Bottom Line: Tech companies are usually the first to take advantage of new opportunities that arise during periods of change.”
Zaeem Chaudhary, Architectural Draftsman at AC Design Solutions, tells us:
“In my opinion, it is critical to differentiate yourself from the competition, especially during a recession, not only to gain new customers but also to retain existing ones. While your competitors’ technology budgets are being reduced, you can gain a competitive advantage by investing in more technology that will allow you to attract more customers.
You can increase your market share by developing innovative products and services using technology. You can “sprint out” of the recession instead of crawling if you use technology.
Essentially, as a businessman or manager, you must be able to operate the business at its peak when clients walk in, as well as handle additional clients with ease.”
And finally, Matthew Dailly, Managing Director at Tiger Financial, explains:
“I honestly believe that technology will propel us into the future. So it’s critical that your organization doesn’t decrease its tech budget to the point where its future is jeopardized.
The best piece of advice I can give to businesses wanting to alter their tech budget in uncertain times is that if you are going to cut costs, try to focus on your company’s security as well as operations. These are two of the most important aspects of keeping your business functioning smoothly during challenging times and should be your primary emphasis.
If your security is jeopardized, you could wind up losing money and possibly closing down. If your operations are inefficient, you will most likely lose sales and harm your brand’s image (also potentially shutting down).
Take this type of technology seriously. If you’re trying to save expenditures, start by evaluating your technology and getting rid of superfluous equipment. You don’t want to create additional problems for yourself during these trying times.”

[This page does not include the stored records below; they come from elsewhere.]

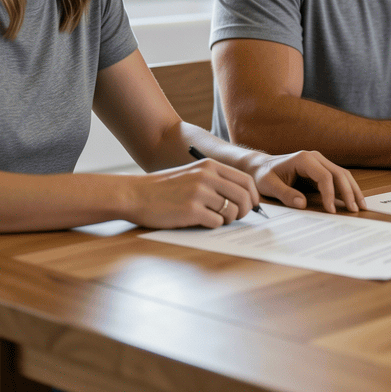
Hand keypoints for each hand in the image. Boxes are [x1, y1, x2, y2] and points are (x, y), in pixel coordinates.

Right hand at [124, 159, 260, 228]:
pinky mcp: (192, 210)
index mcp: (210, 166)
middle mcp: (207, 177)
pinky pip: (217, 222)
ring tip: (215, 218)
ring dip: (228, 219)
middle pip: (244, 197)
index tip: (251, 205)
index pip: (246, 180)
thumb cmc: (165, 188)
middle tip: (236, 217)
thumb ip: (215, 180)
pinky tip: (201, 221)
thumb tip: (242, 196)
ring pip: (232, 211)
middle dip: (245, 211)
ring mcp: (200, 193)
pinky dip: (213, 225)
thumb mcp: (192, 173)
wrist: (136, 194)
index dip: (253, 196)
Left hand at [245, 150, 364, 213]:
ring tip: (361, 205)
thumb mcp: (269, 185)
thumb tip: (303, 204)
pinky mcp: (321, 169)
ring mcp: (319, 162)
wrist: (261, 166)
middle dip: (348, 192)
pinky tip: (353, 200)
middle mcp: (315, 157)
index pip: (324, 176)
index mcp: (303, 159)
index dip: (330, 194)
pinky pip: (337, 178)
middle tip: (355, 209)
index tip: (332, 210)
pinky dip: (347, 189)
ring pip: (342, 174)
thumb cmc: (264, 175)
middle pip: (339, 173)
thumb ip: (285, 194)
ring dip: (352, 189)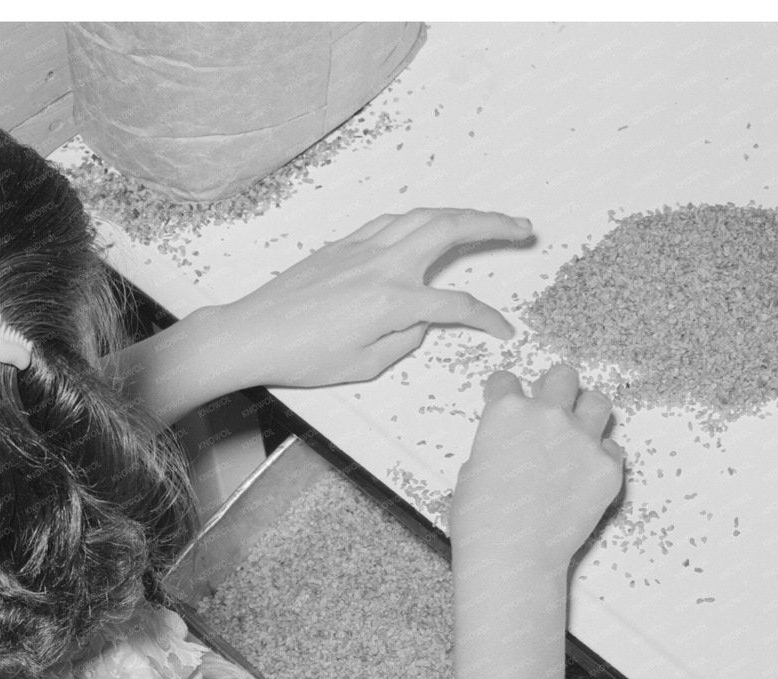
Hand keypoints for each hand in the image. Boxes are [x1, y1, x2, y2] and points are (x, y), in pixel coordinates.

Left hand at [195, 208, 533, 389]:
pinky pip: (393, 222)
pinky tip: (431, 226)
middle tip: (524, 228)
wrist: (252, 333)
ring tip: (489, 221)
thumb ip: (404, 341)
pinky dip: (422, 219)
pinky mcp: (344, 245)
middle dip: (493, 224)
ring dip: (462, 213)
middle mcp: (383, 264)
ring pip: (423, 216)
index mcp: (393, 300)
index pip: (456, 305)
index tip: (503, 330)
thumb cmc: (302, 357)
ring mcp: (362, 248)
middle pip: (451, 228)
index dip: (487, 318)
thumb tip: (422, 322)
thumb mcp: (364, 365)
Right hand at [450, 364, 623, 574]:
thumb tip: (510, 445)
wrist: (513, 556)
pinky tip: (584, 473)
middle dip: (554, 389)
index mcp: (506, 411)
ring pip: (598, 401)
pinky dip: (600, 456)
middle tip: (549, 409)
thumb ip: (496, 443)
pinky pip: (613, 447)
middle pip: (563, 376)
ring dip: (586, 412)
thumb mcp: (471, 470)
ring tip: (576, 433)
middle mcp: (548, 415)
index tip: (505, 401)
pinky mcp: (608, 468)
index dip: (503, 392)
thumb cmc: (481, 521)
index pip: (506, 380)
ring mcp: (583, 439)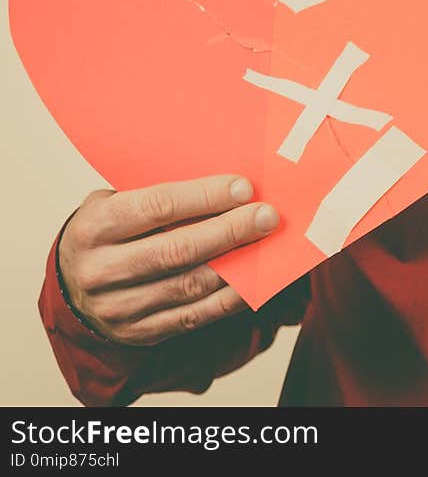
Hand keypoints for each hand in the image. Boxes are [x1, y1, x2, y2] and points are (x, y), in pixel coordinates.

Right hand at [58, 175, 278, 345]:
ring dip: (236, 265)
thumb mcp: (115, 201)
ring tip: (267, 243)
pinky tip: (254, 279)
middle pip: (178, 250)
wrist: (70, 283)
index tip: (244, 187)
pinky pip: (193, 316)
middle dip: (230, 230)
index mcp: (95, 227)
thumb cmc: (109, 229)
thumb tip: (224, 184)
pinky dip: (229, 298)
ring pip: (188, 286)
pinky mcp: (139, 333)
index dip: (205, 197)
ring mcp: (118, 308)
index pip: (158, 206)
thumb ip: (158, 195)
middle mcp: (101, 270)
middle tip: (266, 215)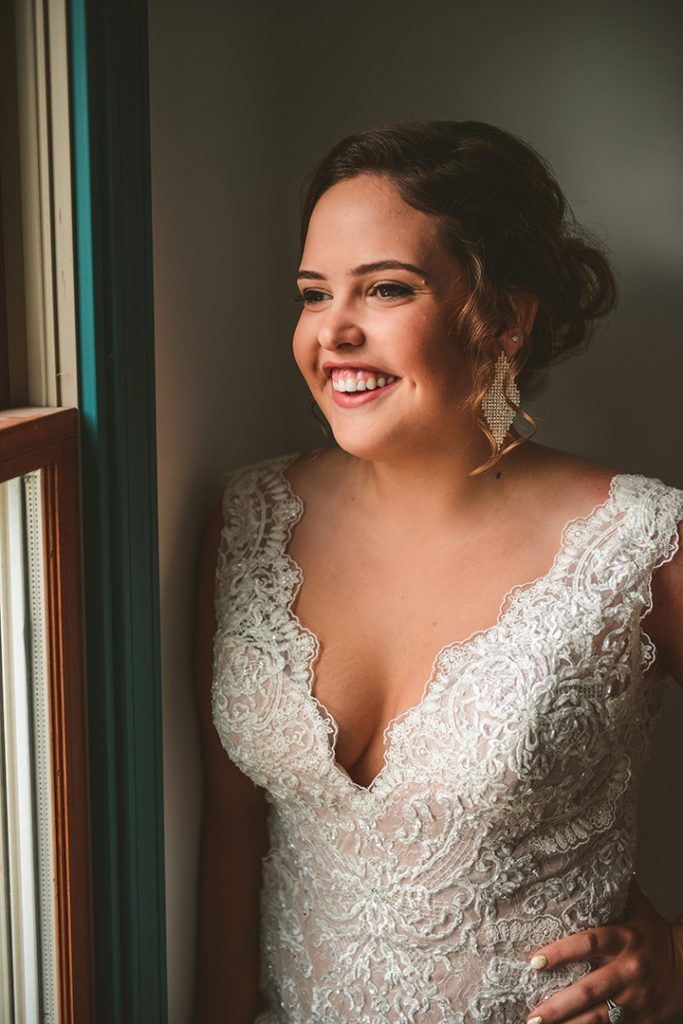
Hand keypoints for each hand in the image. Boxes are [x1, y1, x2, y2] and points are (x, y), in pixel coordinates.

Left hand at [525, 882, 682, 1023]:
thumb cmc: (656, 936)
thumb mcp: (639, 909)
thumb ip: (615, 889)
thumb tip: (592, 856)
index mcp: (624, 940)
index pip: (589, 944)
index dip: (561, 953)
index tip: (534, 961)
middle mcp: (628, 971)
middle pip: (590, 990)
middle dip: (559, 1005)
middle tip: (532, 1014)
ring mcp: (635, 1000)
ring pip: (599, 1018)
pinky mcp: (641, 1021)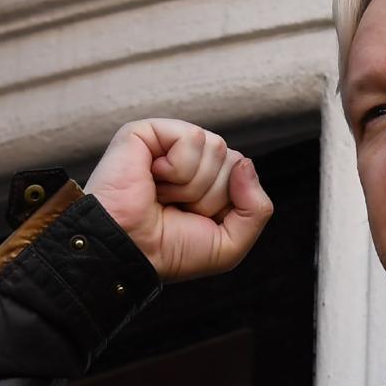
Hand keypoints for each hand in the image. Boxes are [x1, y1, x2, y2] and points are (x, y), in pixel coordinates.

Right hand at [84, 119, 273, 281]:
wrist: (129, 252)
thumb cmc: (170, 251)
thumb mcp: (230, 243)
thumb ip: (257, 208)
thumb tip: (246, 163)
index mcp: (207, 180)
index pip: (244, 172)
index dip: (228, 203)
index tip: (195, 219)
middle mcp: (189, 159)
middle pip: (233, 161)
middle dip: (211, 196)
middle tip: (174, 209)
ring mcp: (167, 143)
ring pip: (217, 148)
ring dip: (192, 185)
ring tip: (162, 196)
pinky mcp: (147, 132)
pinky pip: (193, 138)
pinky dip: (178, 169)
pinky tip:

Should You Invest in Tech Companies in Uncertain Times: Final Words
Opinions seem to be somewhat mixed about whether or not to invest in tech companies when times are uncertain. However, most experts we spoke with seem to think investing in tech companies in uncertain times may actually be a good idea for a number of reasons.
No matter what you decide to do, it is always wise to speak with a financial advisor before making any major investments that could seriously impact you financially.